The Call of Cthulhu, 1926
The Colour Out of Space, 1927
The Dunwich Horror, 1928
The Whisperer in Darkness, 1930
At the Mountains of Madness, 1931
The Shadow Over Innsmouth, 1931
The Dreams in the Witch House, 1932
The Shadow Out of Time, 1934
 
MTC: I will freely admit, although I love stories from throughout the entirety of Lovecraft's oeuvre, overall I tend to prefer his work from that same period as well. It was those stories that made up the contents of del rey's 'Best of Lovecraft' collection, which constituted my first serious encounter with HPL, and had a profound impact upon me, so there is a layer of nostalgia and personal meaning involved with those particular stories as well. It isn't all nostalgia however, these tales do resonate the most with me. The first Lovecraft book I personally owned was a yellowed Ballantine 'adult fantasy' edition of Doom that Came to Sarnath discovered in my father's old footlocker of paperbacks and textbooks in the garage, but despite my long-lasting love of such pieces as 'What the Moon Brings' and 'Memory' (the latter I once recited during middle school english for a poetry project), the earlier stories of Lovecraft's, the Dunsanian ones in particular, for me never had the impact of what I would, bias admitted, call his mature work.
(To be fair, I've never really gotten into Dunsany; I will always love Unknown Kadath, though.)
 
This is so interesting, to see the wide spectrum of favourites. I am curious to know how long it has been since most of y'all have actually read the stories. I seem to see a lot of people here remembering the stories from distant readings of years ago. Do any of you actually return to Lovecraft now and reread his stories? Lovecraft. like Ligotti, is an author I need to return to constantly, because the work is so compelling and rich and hypnotic that I never tire of it.

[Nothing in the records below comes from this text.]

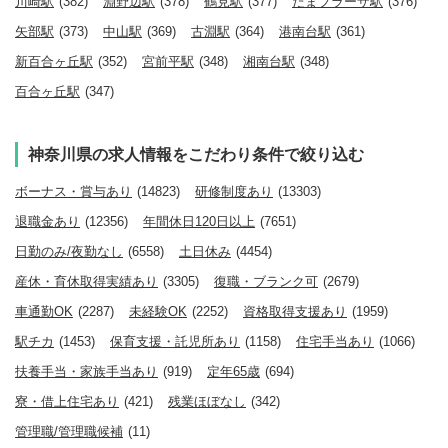
川崎駅
(382)
淵野辺駅
(378)
鶴見駅
(377)
たまプラーザ駅
(376)
矢部駅
(373)
中山駅
(369)
古淵駅
(364)
港南台駅
(361)
新百合ヶ丘駅
(352)
宮前平駅
(348)
湘南台駅
(348)
百合ヶ丘駅
(347)
神奈川県の求人情報をこだわり条件で絞り込む
ボーナス・賞与あり
(14823)
研修制度あり
(13303)
退職金あり
(12356)
年間休日120日以上
(7651)
日勤のみ/夜勤なし
(6558)
土日休み
(4454)
産休・育休取得実績あり
(3305)
復職・ブランク可
(2679)
車通勤OK
(2287)
未経験OK
(2252)
資格取得支援あり
(1959)
駅チカ
(1453)
保育支援・託児所あり
(1158)
住宅手当あり
(1066)
扶養手当・家族手当あり
(919)
定年65歳
(694)
寮・借上住宅あり
(421)
残業ほぼなし
(342)
管理職/管理職候補
(11)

I am doing a very slow, careful reading of the advance reading copy of THE NEW ANNOTATED H. P. LOVECRAFT, and I love all of the new stuff like Klinger's excellent Notes and such--but it is still the Lovecraft texts that pull me in and command my attention. I am at this moment reading "The Hound," very slowly and out-loud, and I admire it more and more, this "dead dog" as E'ch-Pi-El called it. Part of my growing admiration and obsession with Lovecraft comes from my constant reading of Lovecraft scholarship. In preparing to reread "The Hound," I have read James Goho's "The Sickness unto Death in H. P. Lovecraft's 'The Hound'" in LOVECRAFT ANNUAL No. 2, and such essays open up Lovecraft's texts for me and help shew me aspects that I am too dull-witted to discover or realise on my own. It all adds to the richness of the experience of reading Lovecraft, and experiencing that overwhelming sense of wonder, and then trying to capture it all in my own Lovecraftian weird fiction. How queer, to have this as my continual existence and lifestyle. I love it.